Quote each line exactly, from the line that contains "thumb mcp: (312, 250)" down to the last line of the listing, and no other lines.

**PROVIDED DATA:**
—————

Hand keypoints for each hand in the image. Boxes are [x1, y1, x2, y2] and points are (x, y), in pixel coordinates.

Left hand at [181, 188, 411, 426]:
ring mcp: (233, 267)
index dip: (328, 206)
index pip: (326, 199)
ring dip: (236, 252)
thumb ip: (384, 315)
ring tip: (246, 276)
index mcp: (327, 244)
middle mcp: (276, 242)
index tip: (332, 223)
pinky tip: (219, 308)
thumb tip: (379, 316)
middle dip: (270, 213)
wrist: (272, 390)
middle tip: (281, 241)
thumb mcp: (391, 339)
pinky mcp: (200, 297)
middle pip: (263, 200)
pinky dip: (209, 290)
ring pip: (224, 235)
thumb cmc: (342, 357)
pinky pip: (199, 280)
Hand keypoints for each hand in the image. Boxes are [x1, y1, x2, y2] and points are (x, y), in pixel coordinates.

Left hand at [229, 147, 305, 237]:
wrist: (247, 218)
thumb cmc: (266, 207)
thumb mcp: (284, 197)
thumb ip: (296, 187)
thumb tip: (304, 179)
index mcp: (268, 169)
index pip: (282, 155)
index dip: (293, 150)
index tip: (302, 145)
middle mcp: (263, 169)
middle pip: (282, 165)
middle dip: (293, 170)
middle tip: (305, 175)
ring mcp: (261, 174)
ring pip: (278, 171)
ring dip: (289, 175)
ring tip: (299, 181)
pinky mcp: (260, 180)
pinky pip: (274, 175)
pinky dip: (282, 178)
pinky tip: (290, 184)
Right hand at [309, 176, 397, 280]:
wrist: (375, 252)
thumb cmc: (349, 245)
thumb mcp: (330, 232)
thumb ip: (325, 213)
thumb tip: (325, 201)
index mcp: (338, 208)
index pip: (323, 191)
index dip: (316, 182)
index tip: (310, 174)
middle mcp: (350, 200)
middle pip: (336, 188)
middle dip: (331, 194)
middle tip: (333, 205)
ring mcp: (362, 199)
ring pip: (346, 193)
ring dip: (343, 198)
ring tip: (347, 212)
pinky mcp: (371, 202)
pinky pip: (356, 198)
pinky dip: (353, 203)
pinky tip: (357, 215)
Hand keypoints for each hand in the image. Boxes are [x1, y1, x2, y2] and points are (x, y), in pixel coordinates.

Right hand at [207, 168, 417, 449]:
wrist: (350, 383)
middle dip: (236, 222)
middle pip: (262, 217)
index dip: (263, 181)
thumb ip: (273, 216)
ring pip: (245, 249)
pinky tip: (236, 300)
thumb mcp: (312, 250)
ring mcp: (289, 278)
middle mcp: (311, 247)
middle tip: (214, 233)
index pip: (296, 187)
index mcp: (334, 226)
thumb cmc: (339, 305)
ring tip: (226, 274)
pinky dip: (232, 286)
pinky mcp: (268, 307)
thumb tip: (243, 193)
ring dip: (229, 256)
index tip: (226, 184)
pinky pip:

—————

**WORKED SOLUTION:**
thumb mcp: (312, 250)
ring mcp: (289, 278)
middle mcp: (311, 247)
middle tip: (214, 233)
index pip: (296, 187)
index mcp: (334, 226)
thumb cmc: (339, 305)
ring tip: (226, 274)
pinky dip: (232, 286)
pinky mcp: (268, 307)
thumb tip: (243, 193)
ring dip: (229, 256)
index tip: (226, 184)
pinky pip:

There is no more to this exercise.